● About this task: Reproduce the material starting at the line that contains "True or false: B" and stopping after the line that contains "Does the chart have visible grid lines?", substituting "graph" for "chart" throughout and leaving all else unchanged.

**** Data records

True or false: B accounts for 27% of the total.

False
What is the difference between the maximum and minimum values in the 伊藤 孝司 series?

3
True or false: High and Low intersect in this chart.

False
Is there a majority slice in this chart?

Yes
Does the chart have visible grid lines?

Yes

********
**** Data records

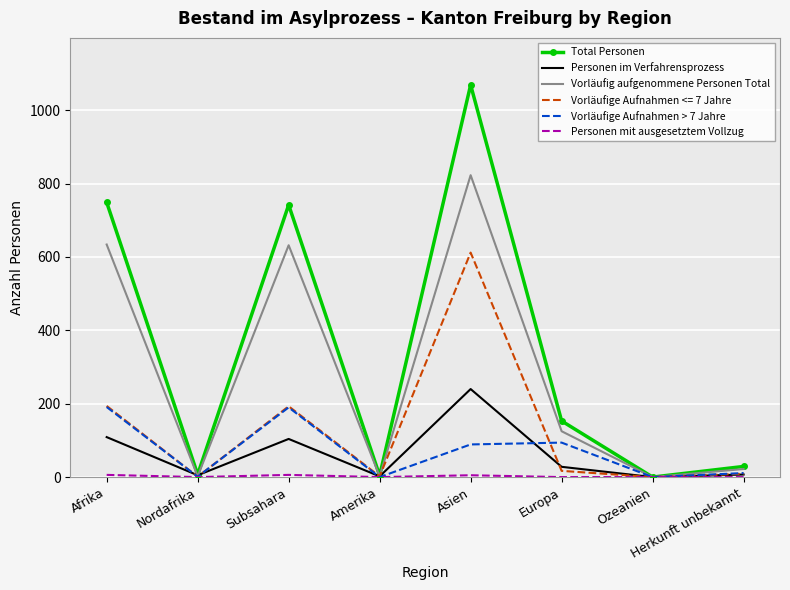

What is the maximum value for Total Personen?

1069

********

● Answer section:
True or false: B accounts for 27% of the total.

False
What is the difference between the maximum and minimum values in the 伊藤 孝司 series?

3
True or false: High and Low intersect in this graph.

False
Is there a majority slice in this graph?

Yes
Does the graph have visible grid lines?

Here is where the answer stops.